Hi @tigertang, slower than expected performance can have many reasons, so I don’t have definitive answer, but one consideration would be the data layout - we can only get some meaningful benefit from SIMD vectors if the data that go into these vectors is consecutive in memory. QNN operations get legalized to various non-QNN and reduction operators, so it is highly unlikely you would always have the data needed for these operations consecutive in memory. It looks like the model is currently operating on a data in NCHW format? You can try experimenting with NHWC format since that would make a lot of channelwise operations “SIMDable”. But again, it is unlikely you’d see speedup as massive as 4X.
I think data layout can be an excuse but not a reason. Take ONNX Runtime (ORT) as an example. ONNX Runtime also uses the NCHW data layout but has a much higher speedup than TVM in INT8 quantization.
I don’t expect a 4x speedup but I think at least 3x speedup is reasonable.
Model
ORT float (ms)
ORT INT8 (ms)
ResNet18 for ImageNet
67.9256
19.642
The experiment is also conducted on Pixel6 CPU. ONNX Runtime provides a 3.45x speedup.

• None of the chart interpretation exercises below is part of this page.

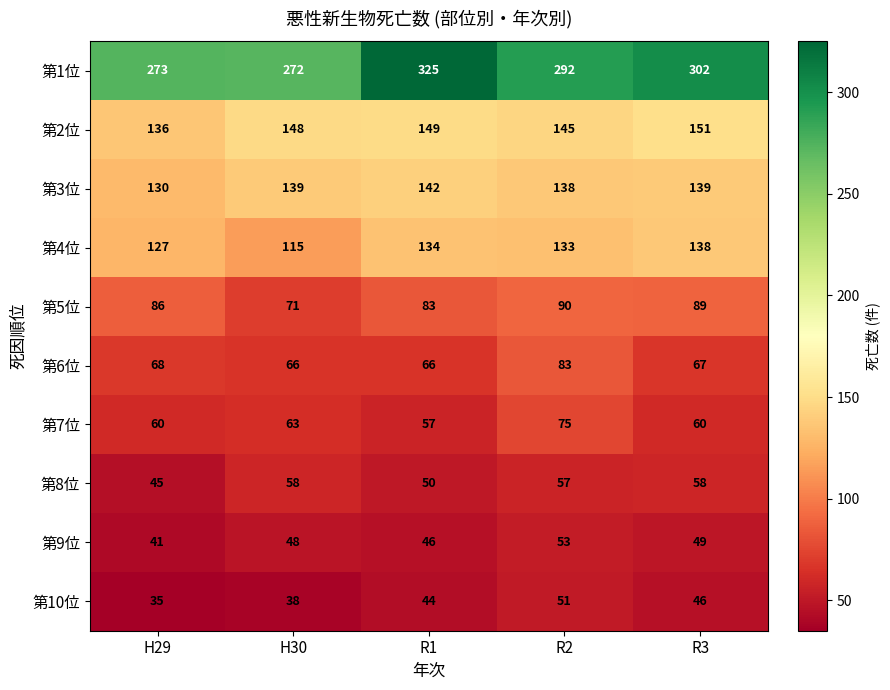

At which category is the sum across all series the highest?

R2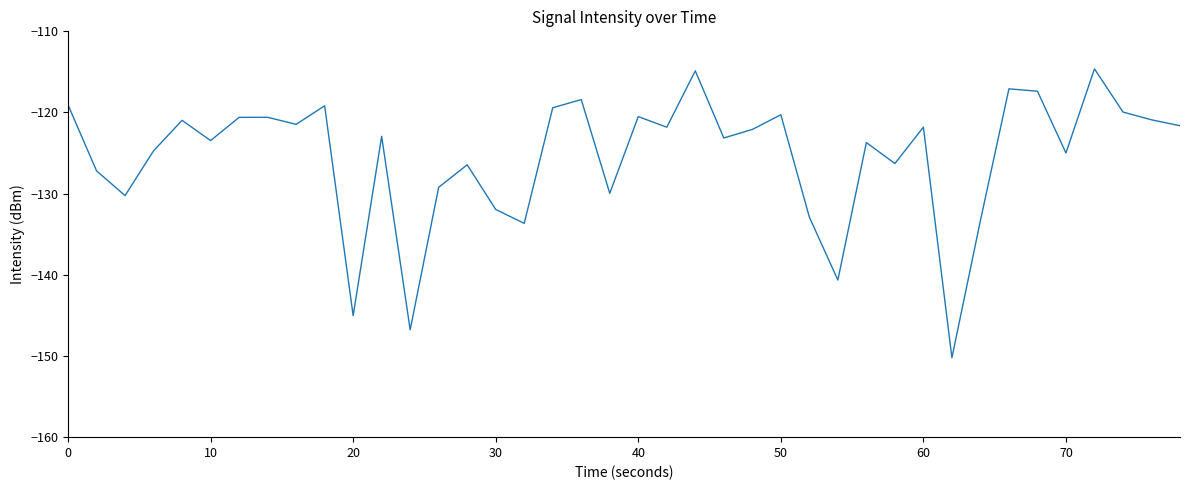

Count the number of categories in the chart.

40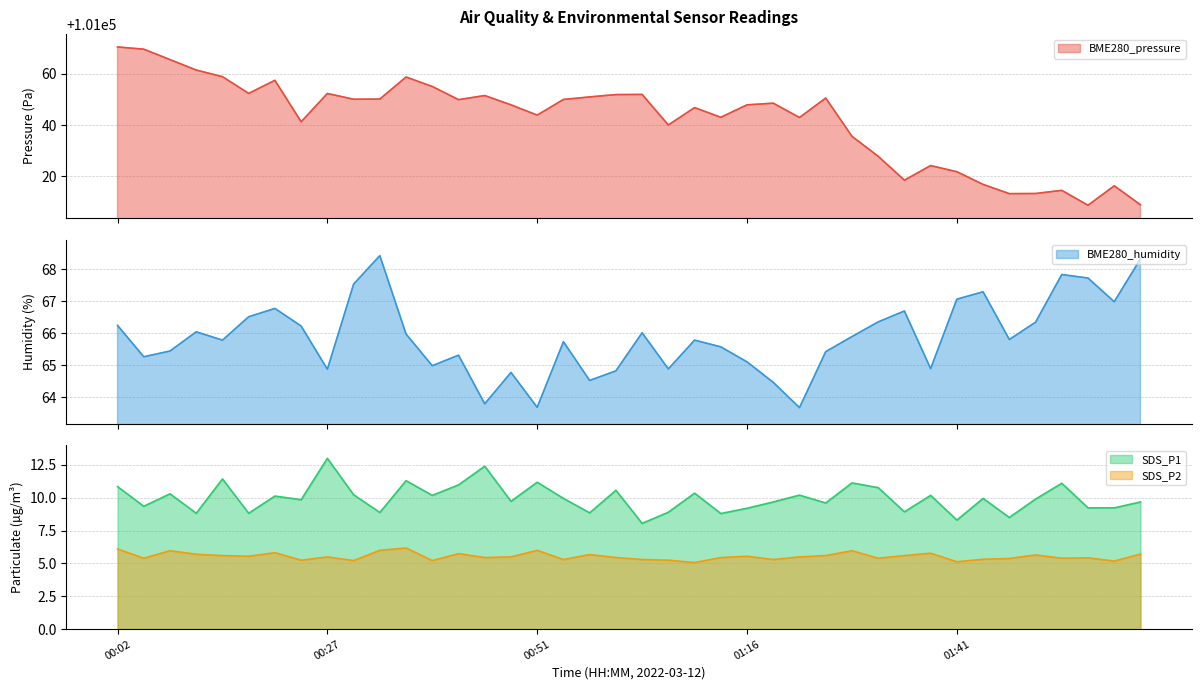

Does the chart display data point markers on the line(s)?

No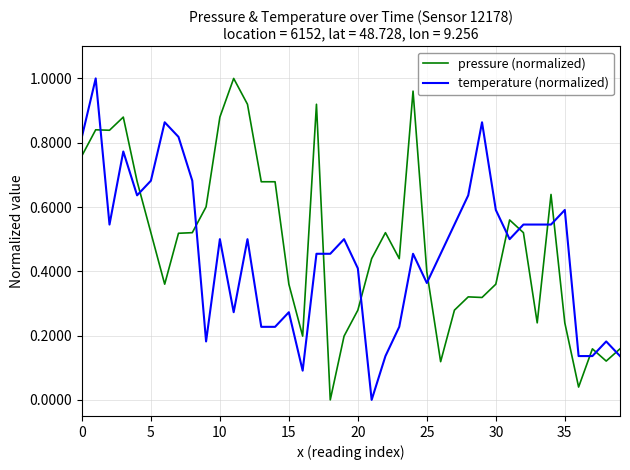

True or false: pressure (normalized) and temperature (normalized) cross at least once.

True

Also, I noticed that PyTorch does not support the NHWC data layout. Does it mean that we can only choose one of the two choices: 1. use PyTorch as the frontend; 2. get a high performance INT8 convolution neural network implementation?
You can have TVM to change the layout for you, there is a relay.transform.ConvertLayout pass you can run on the Relay mod. This pass also accepts a list of mappings between operators and the desired layouts for them, so you can convert the layouts selectively. You can see how tvmc uses it for an example - https://github.com/apache/tvm/blob/main/python/tvm/driver/tvmc/transform.py.
I also just noticed that you are importing a PyTorch model in float and quantizing it TVM? I don’t actually know what kind of Relay that produces, but if it is doing float->int quantization during runtime, to me it sounds like it could be slow… cc @masahi for wisdom on PyTorch and quantization in TVM.